Opinion
May Term, 1896.
Sidney V. Lowell, for the appellants.
Joseph A. Burr, Corporation Counsel, for the respondent.
Judgment affirmed, with costs, upon the opinion of the Special Term.
All concurred.
The opinion of the Special Term was as follows:
This action was brought to recover the amount paid the city for certain assessments for local improvements, alleged to have been discovered to be invalid for jurisdictional errors, though regular on their face. The plaintiff only claims a single jurisdictional error in the several assessments. Counsel have submitted the proceedings in the matter of the grading and paving of Thirty-fifth street, from Third to Fourth avenue, and the proceedings in the other assessments were similar in form. The defect complained of is, that restrictions were imposed on bidders for the work, not authorized by law. In the advertisement for proposals for the work on Thirty-fifth street the commissioner of city works inserted certain provisions, which action is claimed to have been illegal.
I will first consider the provisions as to the security required. Title 18, section 1, of the Revised Charter (Laws of 1888, chap. 583), provides, inter alia: "Whenever any work, materials or improvements shall have been duly declared to be necessary by said common council, they shall authorize the department of city works, and it shall be the duty of the department so authorized to advertise in the corporation newspapers, for at least ten days, inviting bids or proposals therefor, under seal, to be sent to the department of city works, which bids or proposals shall be publicly opened and announced, with the name of the bidder, the rate or amount proposed, and the names of the sureties, which sureties shall be the owners of real estate in the city of Brooklyn, in their own right, to the amount of such surety, and shall have held the same for at least one year prior to becoming such surety; and, before awarding any contract, all the bids or proposals received shall be published for at least six days in the newspapers aforesaid." This is the only provision in the charter which has any reference to the taking of security for the performance of contracts made with the city of Brooklyn; and, further, no ordinance has ever been passed providing for the taking of bonds. The Legislature, by the section quoted from, recognized the necessity of security, and provided as to the qualifications of the sureties. In the absence of any statute, or of any ordinance providing as to the amount of the bond or as to its form, or whether it should be furnished with the bid or after its acceptance, it would seem to me to be left to the wise discretion of the commissioner of city works. He was bound to take security, for that is required, by inference from the above section. In the exercise of his discretion, the commissioner had no right to impose any restrictions which would prevent fair and honest competition. It will be noticed that in section 1 of title 18 of the Revised Charter the expressions, "name of the bidder" and "names of the sureties" are used. If the legislators only meant that the names of the proposed sureties should be given, they would have so said. It seems to me clear that security was required to be given when the proposal was submitted, which security should be a guaranty of the bid as well as of the performance of the contract, if awarded to the bidder.

• Data supplied:

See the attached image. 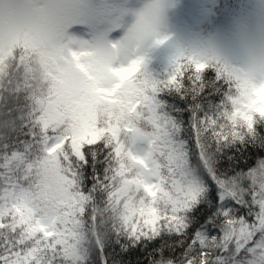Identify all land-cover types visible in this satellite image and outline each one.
Segmentation results:
<instances>
[{"label": "snow or ice", "instance_id": "snow-or-ice-1", "mask_svg": "<svg viewBox=\"0 0 264 264\" xmlns=\"http://www.w3.org/2000/svg\"><path fill=\"white\" fill-rule=\"evenodd\" d=\"M0 264H264V0H0Z\"/></svg>", "mask_w": 264, "mask_h": 264}, {"label": "rangeland", "instance_id": "rangeland-1", "mask_svg": "<svg viewBox=\"0 0 264 264\" xmlns=\"http://www.w3.org/2000/svg\"><path fill=\"white\" fill-rule=\"evenodd\" d=\"M21 21H22V22H25V23H30V22H32L31 18H29V17H24V16L21 17Z\"/></svg>", "mask_w": 264, "mask_h": 264}]
</instances>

• Exercise tasks:
• a. Using the court opinion, state whether each statement agrees with it. Answer yes or no, and quote the words that decide it: (i) The charter requires sureties to have owned real estate in the city of Brooklyn for at least one year before becoming sureties. (ii) An ordinance was passed providing for the taking of bonds. (iii) The plaintiff claims several jurisdictional errors in the assessments.
• b. Resume the court opinion at the point where it stops, and keep its reasoning and style.

• Results of the tasks:
• a.
(i) Yes: "shall have held the same for at least one year prior to becoming such surety"
(ii) No: "no ordinance has ever been passed providing for the taking of bonds"
(iii) No: "The plaintiff only claims a single jurisdictional error in the several assessments."

• b.
The commissioner of city works, in the proceeding under consideration, fixed the amount of the bond at $1,750, which was only one-half the estimated cost of the work, and required the sureties to agree that, if the contract was awarded to the party proposing, they would become bound, as sureties, for its faithful performance; and, in case the bidder failed to execute the contract, if awarded to him, the sureties would pay the difference between the price proposed and the price at which the contract might be made with any other person. If the commissioner of city works had the power to determine as to the amount of the bond and its form, I am of opinion that the property owners cannot complain, for it would seem that the commissioner did nothing except what was for their best interest.
The provision in the advertisement calling on bidders for a deposit of five per cent is expressly authorized by an ordinance, and is not in contravention of any provision of the charter. Such an ordinance was passed under authority of the general welfare clause in the powers granted to the common council. Up to 1888, section 3 of chapter 721 of the Laws of 1865 was in force, by which it was made a misdemeanor to put in a sham bid. This section was omitted in the charter of 1888, and the ordinance was passed for the good reason that a cash deposit was more effective to prevent fictitious bidding than the fear of prosecution for a misdemeanor.
I conclude that the proceedings of the commissioner of city works were not in conflict with the law, and that there is no irregularity in the assessments.
Judgment for defendant, with costs.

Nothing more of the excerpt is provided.